_TRECHO PARA LER_
────────────────
1)   Elis Regina, enquanto pessoa, é o que hoje seria considerada alguém clinicamente doente, com uma bipolaridade extrema. Como eu convivi durante anos com pessoa portadora dessa doença, sei que não é fácil. Só de ler determinadas histórias da artista, tive calafrios. Pensei: caralho, eu não gostaria de ter conhecido ela pessoalmente. Não vou descrever a doença, mas, em toda a narrativa, percebi ela na vida de Elis. É aquela coisa de enlouquecer todos que estão ao seu redor para fazer com que TODOS se sintam igual a você: quando estou feliz, todo mundo tem que estar feliz; quando estou puto, todo mundo tem que estar puto, não importa se você ganhou na megasena ou acabou de ter um filho; quando estou deprê, todo mundo tem que ficar deprê. Na boa, nem se tratando de Elis Regina eu viveria um inferno desses de novo.

2)      Como bipolar, ela vivia tudo intensamente. Se ficava brava com o marido/namorado buscava nos braços de outro algo que sentia falta. Depois, se arrependia e fazia o inverso: destratava o amante e caia nos braços do marido. Traia e era traída. Tinha ciúmes e sofria pelos ciúmes dos outros. Enfim, tudo vivido com o pé no acelerador, numa montanha russa de emoções que, com uma pitadinha de elementos químicos faria tudo ir pelos ares.
────────────────
_TRECHOS DOS REGISTROS_
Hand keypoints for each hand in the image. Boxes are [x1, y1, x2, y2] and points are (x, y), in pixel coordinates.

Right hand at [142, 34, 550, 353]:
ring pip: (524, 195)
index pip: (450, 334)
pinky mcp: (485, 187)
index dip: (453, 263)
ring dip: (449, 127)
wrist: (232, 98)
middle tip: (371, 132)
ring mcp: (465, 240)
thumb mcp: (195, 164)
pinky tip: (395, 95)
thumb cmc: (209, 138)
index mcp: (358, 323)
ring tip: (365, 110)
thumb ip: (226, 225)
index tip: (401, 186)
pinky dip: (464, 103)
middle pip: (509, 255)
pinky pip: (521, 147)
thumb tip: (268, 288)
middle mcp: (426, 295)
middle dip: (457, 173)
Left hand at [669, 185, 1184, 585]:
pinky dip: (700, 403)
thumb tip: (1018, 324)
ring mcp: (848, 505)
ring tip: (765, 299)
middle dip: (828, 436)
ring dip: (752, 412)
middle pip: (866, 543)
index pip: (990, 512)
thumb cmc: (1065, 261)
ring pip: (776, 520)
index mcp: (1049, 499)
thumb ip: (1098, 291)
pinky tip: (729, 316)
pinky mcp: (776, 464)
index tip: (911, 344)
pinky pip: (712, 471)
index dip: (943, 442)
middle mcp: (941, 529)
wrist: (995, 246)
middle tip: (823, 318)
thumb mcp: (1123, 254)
────────────────
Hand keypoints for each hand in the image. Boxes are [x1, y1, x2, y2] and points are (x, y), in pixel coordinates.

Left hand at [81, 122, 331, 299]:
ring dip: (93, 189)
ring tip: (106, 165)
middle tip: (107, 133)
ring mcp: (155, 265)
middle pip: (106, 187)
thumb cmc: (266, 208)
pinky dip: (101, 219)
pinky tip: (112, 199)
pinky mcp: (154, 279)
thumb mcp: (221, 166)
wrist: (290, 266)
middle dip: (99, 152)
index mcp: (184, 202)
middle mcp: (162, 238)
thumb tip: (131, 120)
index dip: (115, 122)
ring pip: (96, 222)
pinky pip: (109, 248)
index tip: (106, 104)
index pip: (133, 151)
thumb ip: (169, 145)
────────────────
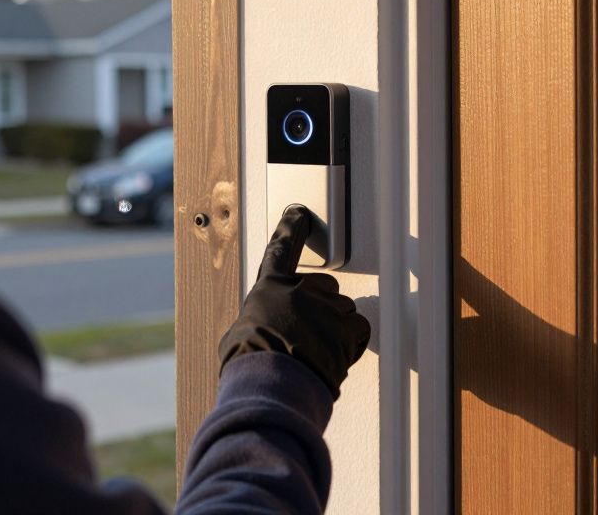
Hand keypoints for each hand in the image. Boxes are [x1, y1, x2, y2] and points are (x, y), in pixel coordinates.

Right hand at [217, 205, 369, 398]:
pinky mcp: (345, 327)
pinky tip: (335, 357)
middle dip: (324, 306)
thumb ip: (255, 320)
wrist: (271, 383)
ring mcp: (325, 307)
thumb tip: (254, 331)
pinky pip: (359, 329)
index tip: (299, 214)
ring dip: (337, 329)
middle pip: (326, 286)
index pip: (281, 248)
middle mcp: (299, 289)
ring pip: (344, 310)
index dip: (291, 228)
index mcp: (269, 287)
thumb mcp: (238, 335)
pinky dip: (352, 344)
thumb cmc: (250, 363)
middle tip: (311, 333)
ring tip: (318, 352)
────────────────
_SOBRE O EXERCÍCIO_
No trecho para ler, a que é comparada a forma como Elis Regina vivia tudo?

_RESULTADO_
A uma montanha russa de emoções, vivida com o pé no acelerador.